UNASSIGNED: In this review, the authors discuss the current and emerging drug treatment strategies to tackle invasive CA-MRSA infections. Articles reported in this review were selected from through literature searches using the PubMed database.
UNASSIGNED: The availability of new drugs showing a potent in vitro activity against CA-MRSA represents a unique opportunity to face the threat of resistance while potentially reducing toxicity. All these compounds represent promising options to enhance our antibiotic armamentarium. However, data regarding the use of these new drugs in real-life studies are limited and their best placement in therapy and in terms of optimization of medical resources and balance of cost-effectiveness requires further investigation.
摘要:
未经证实::社区获得性耐甲氧西林金黄色葡萄球菌(CA-MRSA)感染是某些地理区域化脓性皮肤和软组织感染的主要原因。传统上,“旧抗生素”如甲氧苄啶-磺胺甲恶唑,四环素,克林霉素,氯霉素万古霉素和替考拉宁已被用于治疗这些感染,但这些往往与低疗效和过度的副作用和毒性有关,尤其是肾毒性.随着新化合物的发展,在过去的十年中,CA-MRSA感染的管理有了显著改善.

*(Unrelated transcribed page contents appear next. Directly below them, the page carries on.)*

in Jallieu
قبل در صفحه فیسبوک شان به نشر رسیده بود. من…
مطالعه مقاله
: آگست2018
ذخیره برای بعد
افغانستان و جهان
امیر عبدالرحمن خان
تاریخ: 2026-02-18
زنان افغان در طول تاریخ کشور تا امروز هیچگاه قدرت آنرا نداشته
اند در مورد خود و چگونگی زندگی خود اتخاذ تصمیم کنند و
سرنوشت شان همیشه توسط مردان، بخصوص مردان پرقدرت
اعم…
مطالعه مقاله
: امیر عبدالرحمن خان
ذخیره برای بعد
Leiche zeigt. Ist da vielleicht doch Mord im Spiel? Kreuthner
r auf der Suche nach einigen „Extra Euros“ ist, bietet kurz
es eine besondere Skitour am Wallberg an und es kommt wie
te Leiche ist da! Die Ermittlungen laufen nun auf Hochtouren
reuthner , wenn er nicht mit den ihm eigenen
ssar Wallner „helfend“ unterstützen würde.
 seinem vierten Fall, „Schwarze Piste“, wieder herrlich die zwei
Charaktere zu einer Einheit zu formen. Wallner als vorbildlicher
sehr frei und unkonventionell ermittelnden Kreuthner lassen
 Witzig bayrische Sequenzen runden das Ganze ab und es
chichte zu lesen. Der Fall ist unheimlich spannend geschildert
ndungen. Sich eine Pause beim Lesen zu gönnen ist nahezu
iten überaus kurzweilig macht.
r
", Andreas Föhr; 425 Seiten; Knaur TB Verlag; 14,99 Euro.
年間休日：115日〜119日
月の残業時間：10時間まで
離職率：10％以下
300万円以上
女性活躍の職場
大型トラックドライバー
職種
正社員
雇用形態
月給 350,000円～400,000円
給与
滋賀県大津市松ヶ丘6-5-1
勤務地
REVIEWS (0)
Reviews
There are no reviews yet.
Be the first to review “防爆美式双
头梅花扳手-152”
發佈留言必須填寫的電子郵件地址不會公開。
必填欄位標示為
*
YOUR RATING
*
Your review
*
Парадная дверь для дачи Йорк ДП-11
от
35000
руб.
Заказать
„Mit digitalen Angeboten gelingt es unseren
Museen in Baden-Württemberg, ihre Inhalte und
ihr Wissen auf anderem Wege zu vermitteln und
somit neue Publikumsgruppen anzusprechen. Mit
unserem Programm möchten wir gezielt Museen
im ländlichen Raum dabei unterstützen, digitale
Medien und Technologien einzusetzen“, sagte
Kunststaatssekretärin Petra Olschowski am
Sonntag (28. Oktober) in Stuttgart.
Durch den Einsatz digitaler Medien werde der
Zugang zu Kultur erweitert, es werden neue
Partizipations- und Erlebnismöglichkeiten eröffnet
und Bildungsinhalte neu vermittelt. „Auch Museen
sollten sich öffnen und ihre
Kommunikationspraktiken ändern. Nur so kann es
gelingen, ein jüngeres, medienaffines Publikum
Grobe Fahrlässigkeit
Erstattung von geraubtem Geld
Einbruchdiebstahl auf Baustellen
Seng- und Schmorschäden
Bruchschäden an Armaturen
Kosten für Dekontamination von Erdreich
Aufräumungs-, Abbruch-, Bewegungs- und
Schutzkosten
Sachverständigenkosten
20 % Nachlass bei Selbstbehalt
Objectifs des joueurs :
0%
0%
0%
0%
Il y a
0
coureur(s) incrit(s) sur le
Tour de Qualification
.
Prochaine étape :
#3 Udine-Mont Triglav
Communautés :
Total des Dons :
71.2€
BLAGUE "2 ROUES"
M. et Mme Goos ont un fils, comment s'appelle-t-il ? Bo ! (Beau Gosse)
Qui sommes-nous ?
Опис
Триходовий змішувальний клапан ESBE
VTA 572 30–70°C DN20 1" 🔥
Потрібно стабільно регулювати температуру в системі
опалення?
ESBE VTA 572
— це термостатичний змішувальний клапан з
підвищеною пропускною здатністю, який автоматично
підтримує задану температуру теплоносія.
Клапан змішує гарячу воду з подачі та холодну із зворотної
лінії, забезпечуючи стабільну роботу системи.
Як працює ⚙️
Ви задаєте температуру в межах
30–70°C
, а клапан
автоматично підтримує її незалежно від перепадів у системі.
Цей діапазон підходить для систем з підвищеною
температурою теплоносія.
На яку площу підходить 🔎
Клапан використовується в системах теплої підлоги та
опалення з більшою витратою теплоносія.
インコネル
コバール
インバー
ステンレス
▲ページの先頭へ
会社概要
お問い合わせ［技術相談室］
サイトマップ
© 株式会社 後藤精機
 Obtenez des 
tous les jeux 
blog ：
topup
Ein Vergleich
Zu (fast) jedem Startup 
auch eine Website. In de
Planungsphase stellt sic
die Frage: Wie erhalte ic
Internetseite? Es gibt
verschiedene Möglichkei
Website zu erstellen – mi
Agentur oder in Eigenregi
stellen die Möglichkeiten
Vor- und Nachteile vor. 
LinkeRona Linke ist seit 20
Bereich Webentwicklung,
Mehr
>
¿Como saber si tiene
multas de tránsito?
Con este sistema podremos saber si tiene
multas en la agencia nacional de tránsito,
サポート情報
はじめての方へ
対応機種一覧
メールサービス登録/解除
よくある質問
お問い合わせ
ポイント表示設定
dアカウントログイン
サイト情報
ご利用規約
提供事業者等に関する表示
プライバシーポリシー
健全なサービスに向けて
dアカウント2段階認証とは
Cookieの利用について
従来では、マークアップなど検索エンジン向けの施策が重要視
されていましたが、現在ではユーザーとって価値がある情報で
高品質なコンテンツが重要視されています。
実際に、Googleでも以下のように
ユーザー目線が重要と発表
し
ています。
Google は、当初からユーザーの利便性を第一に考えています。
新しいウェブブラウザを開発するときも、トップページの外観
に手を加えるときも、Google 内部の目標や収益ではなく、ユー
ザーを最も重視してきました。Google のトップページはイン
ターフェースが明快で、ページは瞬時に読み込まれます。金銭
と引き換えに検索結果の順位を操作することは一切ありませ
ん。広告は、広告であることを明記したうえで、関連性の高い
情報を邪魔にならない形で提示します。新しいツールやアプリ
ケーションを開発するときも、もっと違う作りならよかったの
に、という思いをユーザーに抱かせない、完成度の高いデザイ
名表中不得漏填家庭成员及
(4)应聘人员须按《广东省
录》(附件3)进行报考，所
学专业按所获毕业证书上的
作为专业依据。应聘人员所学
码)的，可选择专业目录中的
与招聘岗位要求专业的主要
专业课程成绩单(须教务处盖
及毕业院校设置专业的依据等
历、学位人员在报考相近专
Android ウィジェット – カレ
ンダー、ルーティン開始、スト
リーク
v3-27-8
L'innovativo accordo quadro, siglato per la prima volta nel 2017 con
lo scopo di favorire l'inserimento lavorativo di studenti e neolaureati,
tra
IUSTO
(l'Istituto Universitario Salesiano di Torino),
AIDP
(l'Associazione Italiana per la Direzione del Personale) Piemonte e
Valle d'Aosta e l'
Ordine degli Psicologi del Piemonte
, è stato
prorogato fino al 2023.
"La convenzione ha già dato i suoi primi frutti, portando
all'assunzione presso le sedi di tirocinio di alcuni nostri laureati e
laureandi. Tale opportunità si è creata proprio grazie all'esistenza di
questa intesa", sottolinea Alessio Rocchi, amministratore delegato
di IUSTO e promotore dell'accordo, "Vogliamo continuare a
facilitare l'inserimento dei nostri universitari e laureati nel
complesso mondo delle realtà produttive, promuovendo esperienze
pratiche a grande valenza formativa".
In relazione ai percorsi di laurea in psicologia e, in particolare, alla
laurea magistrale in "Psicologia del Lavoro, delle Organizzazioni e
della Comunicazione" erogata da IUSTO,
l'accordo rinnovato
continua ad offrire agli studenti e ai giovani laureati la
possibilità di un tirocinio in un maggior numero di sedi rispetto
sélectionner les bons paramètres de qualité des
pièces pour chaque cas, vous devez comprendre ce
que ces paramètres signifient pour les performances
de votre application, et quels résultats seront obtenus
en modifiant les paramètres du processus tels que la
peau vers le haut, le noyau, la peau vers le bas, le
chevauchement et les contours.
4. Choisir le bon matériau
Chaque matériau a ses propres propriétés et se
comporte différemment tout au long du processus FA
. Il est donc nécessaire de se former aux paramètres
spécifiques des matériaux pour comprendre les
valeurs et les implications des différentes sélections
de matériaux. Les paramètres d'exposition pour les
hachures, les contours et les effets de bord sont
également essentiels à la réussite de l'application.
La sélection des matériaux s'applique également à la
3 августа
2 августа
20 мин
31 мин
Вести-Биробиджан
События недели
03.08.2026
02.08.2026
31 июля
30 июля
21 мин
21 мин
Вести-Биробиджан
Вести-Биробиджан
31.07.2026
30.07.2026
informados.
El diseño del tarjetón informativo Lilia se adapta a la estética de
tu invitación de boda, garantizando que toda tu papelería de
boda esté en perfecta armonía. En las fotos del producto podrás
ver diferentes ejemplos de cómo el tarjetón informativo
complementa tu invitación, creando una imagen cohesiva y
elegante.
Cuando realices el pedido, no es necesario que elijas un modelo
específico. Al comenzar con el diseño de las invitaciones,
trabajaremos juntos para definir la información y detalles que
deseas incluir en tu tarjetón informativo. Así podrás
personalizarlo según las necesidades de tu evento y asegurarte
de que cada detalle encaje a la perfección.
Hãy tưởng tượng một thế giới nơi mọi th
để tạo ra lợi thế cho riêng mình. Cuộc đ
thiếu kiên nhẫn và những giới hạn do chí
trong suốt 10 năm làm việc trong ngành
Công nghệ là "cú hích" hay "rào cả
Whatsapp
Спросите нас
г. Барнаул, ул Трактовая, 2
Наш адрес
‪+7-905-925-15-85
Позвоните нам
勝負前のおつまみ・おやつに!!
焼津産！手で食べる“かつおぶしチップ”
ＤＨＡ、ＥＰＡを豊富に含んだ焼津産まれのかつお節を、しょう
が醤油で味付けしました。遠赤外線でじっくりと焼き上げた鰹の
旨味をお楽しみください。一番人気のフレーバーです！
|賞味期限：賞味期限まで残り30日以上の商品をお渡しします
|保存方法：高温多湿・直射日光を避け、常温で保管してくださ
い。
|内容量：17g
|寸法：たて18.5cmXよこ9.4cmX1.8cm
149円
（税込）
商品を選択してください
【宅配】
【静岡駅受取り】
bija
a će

未经评估:在本次审查中,作者讨论了当前和新兴的应对侵袭性CA-MRSA感染的药物治疗策略.这篇综述中报告的文章是通过使用PubMed数据库进行文献检索来选择的。
UNASSIGNED:对CA-MRSA具有强大的体外活性的新药的可获得性代表了面对耐药性威胁的独特机会,同时可能降低毒性。所有这些化合物都代表了增强我们的抗生素武器库的有希望的选择。然而,关于这些新药在实际研究中使用的数据有限,它们在治疗方面以及在优化医疗资源和成本效益平衡方面的最佳位置需要进一步研究.
未经评估:在本次审查中,作者讨论了当前和新兴的应对侵袭性CA-MRSA感染的药物治疗策略.这篇综述中报告的文章是通过使用PubMed数据库进行文献检索来选择的。
UNASSIGNED:对CA-MRSA具有强大的体外活性的新药的可获得性代表了面对耐药性威胁的独特机会,同时可能降低毒性。所有这些化合物都代表了增强我们的抗生素武器库的有希望的选择。然而,关于这些新药在实际研究中使用的数据有限,它们在治疗方面以及在优化医疗资源和成本效益平衡方面的最佳位置需要进一步研究.